> [WHAT YOU SHOULD DO]:
Where a picture appears, omit it; repeat everything else in the records exactly.

> [RECORDS TO PROCESS]:
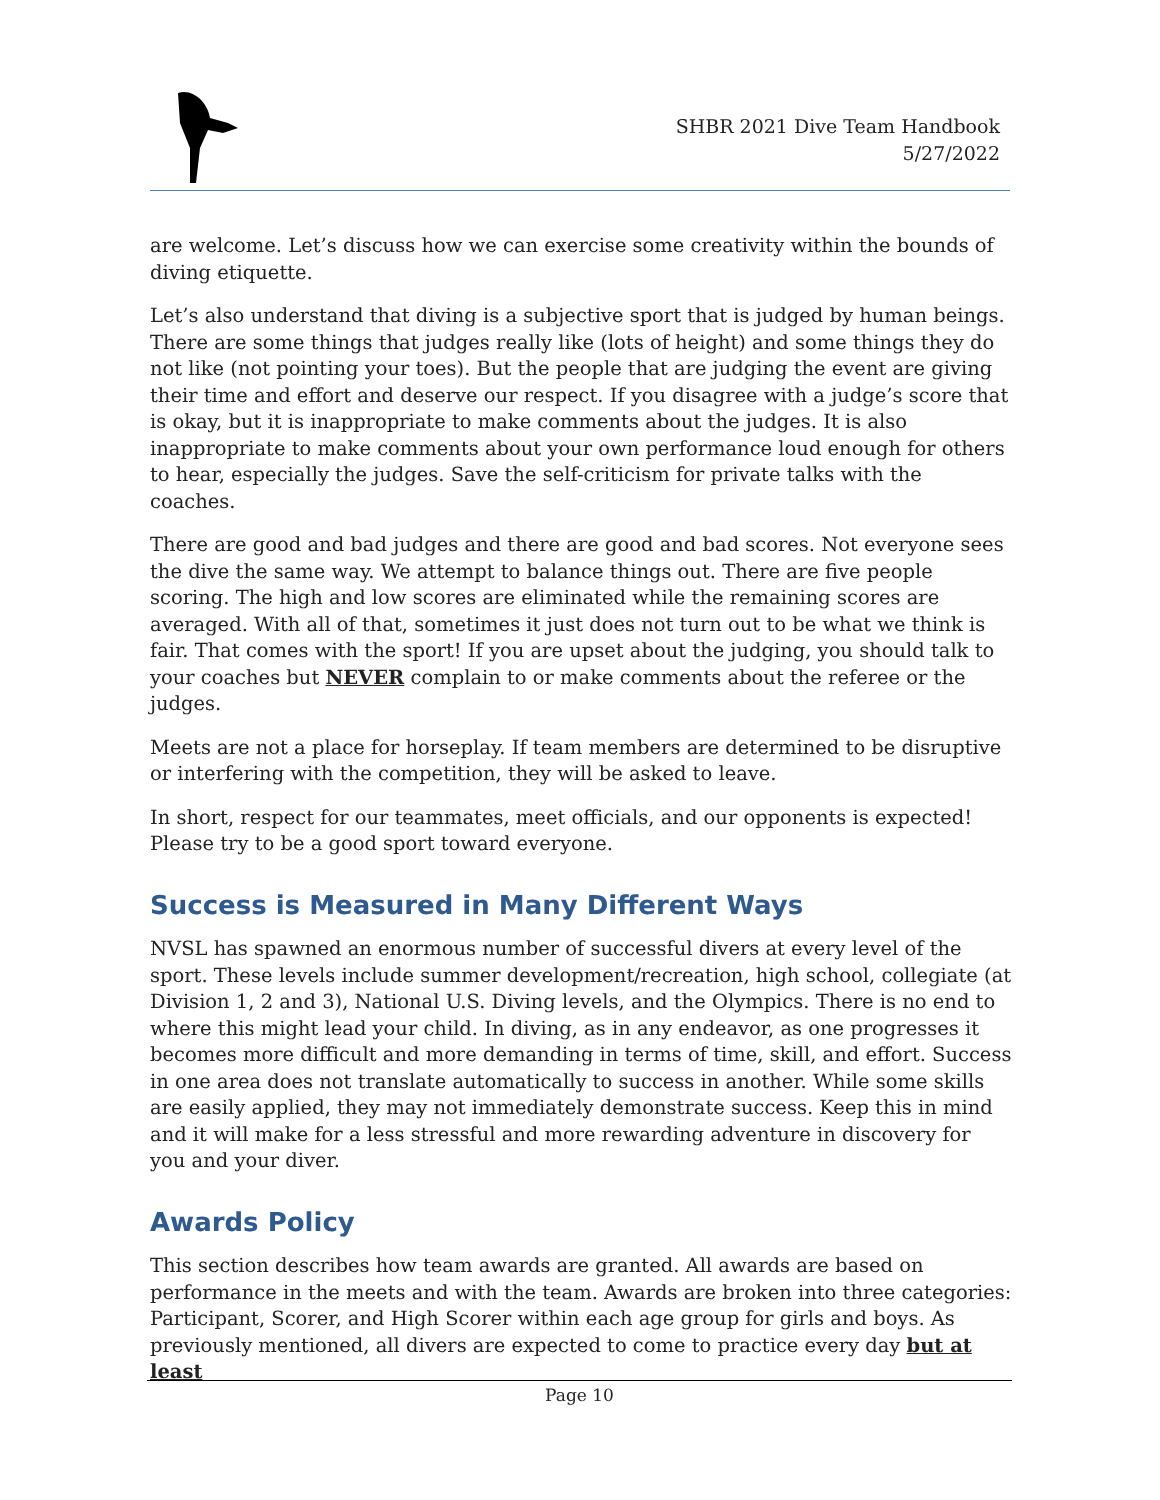SHBR 2021 Dive Team Handbook
5/27/2022
are welcome. Let’s discuss how we can exercise some creativity within the bounds of diving etiquette.
Let’s also understand that diving is a subjective sport that is judged by human beings. There are some things that judges really like (lots of height) and some things they do not like (not pointing your toes). But the people that are judging the event are giving their time and effort and deserve our respect. If you disagree with a judge’s score that is okay, but it is inappropriate to make comments about the judges. It is also inappropriate to make comments about your own performance loud enough for others to hear, especially the judges. Save the self-criticism for private talks with the coaches.
There are good and bad judges and there are good and bad scores. Not everyone sees the dive the same way. We attempt to balance things out. There are five people scoring. The high and low scores are eliminated while the remaining scores are averaged. With all of that, sometimes it just does not turn out to be what we think is fair. That comes with the sport! If you are upset about the judging, you should talk to your coaches but NEVER complain to or make comments about the referee or the judges.
Meets are not a place for horseplay. If team members are determined to be disruptive or interfering with the competition, they will be asked to leave.
In short, respect for our teammates, meet officials, and our opponents is expected! Please try to be a good sport toward everyone.
Success is Measured in Many Different Ways
NVSL has spawned an enormous number of successful divers at every level of the sport. These levels include summer development/recreation, high school, collegiate (at Division 1, 2 and 3), National U.S. Diving levels, and the Olympics. There is no end to where this might lead your child. In diving, as in any endeavor, as one progresses it becomes more difficult and more demanding in terms of time, skill, and effort. Success in one area does not translate automatically to success in another. While some skills are easily applied, they may not immediately demonstrate success. Keep this in mind and it will make for a less stressful and more rewarding adventure in discovery for you and your diver.
Awards Policy
This section describes how team awards are granted. All awards are based on performance in the meets and with the team. Awards are broken into three categories: Participant, Scorer, and High Scorer within each age group for girls and boys. As previously mentioned, all divers are expected to come to practice every day but at least
Page 10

> [WRITTEN RESPONSE]:
SHBR 2021 Dive Team Handbook
5/27/2022
are welcome. Let’s discuss how we can exercise some creativity within the bounds of diving etiquette.
Let’s also understand that diving is a subjective sport that is judged by human beings. There are some things that judges really like (lots of height) and some things they do not like (not pointing your toes). But the people that are judging the event are giving their time and effort and deserve our respect. If you disagree with a judge’s score that is okay, but it is inappropriate to make comments about the judges. It is also inappropriate to make comments about your own performance loud enough for others to hear, especially the judges. Save the self-criticism for private talks with the coaches.
There are good and bad judges and there are good and bad scores. Not everyone sees the dive the same way. We attempt to balance things out. There are five people scoring. The high and low scores are eliminated while the remaining scores are averaged. With all of that, sometimes it just does not turn out to be what we think is fair. That comes with the sport! If you are upset about the judging, you should talk to your coaches but NEVER complain to or make comments about the referee or the judges.
Meets are not a place for horseplay. If team members are determined to be disruptive or interfering with the competition, they will be asked to leave.
In short, respect for our teammates, meet officials, and our opponents is expected! Please try to be a good sport toward everyone.
Success is Measured in Many Different Ways
NVSL has spawned an enormous number of successful divers at every level of the sport. These levels include summer development/recreation, high school, collegiate (at Division 1, 2 and 3), National U.S. Diving levels, and the Olympics. There is no end to where this might lead your child. In diving, as in any endeavor, as one progresses it becomes more difficult and more demanding in terms of time, skill, and effort. Success in one area does not translate automatically to success in another. While some skills are easily applied, they may not immediately demonstrate success. Keep this in mind and it will make for a less stressful and more rewarding adventure in discovery for you and your diver.
Awards Policy
This section describes how team awards are granted. All awards are based on performance in the meets and with the team. Awards are broken into three categories: Participant, Scorer, and High Scorer within each age group for girls and boys. As previously mentioned, all divers are expected to come to practice every day but at least
Page 10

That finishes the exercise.